= Work required =
Turn each line of text in the listing below into an item in a numbered list, skipping blank lines. Leave the pictures out.

= Stored data =
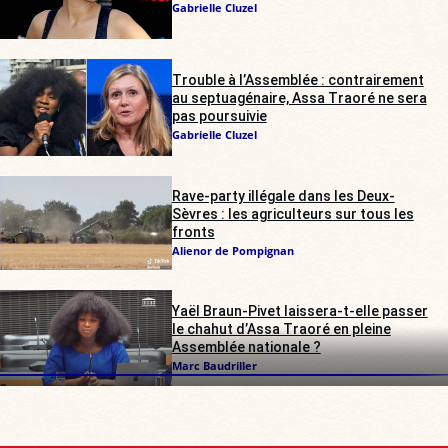
Gabrielle Cluzel
Trouble à l’Assemblée : contrairement
au septuagénaire, Assa Traoré ne sera
pas poursuivie
Gabrielle Cluzel
Rave-party illégale dans les Deux-
Sèvres : les agriculteurs sur tous les
fronts
Alienor de Pompignan
Yaël Braun-Pivet laissera-t-elle passer
le chahut d’Assa Traoré en pleine
Assemblée nationale ?
Marc Baudriller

= Result of this task =
1. Gabrielle Cluzel
2. Trouble à l’Assemblée : contrairement
3. au septuagénaire, Assa Traoré ne sera
4. pas poursuivie
5. Gabrielle Cluzel
6. Rave-party illégale dans les Deux-
7. Sèvres : les agriculteurs sur tous les
8. fronts
9. Alienor de Pompignan
10. Yaël Braun-Pivet laissera-t-elle passer
11. le chahut d’Assa Traoré en pleine
12. Assemblée nationale ?
13. Marc Baudriller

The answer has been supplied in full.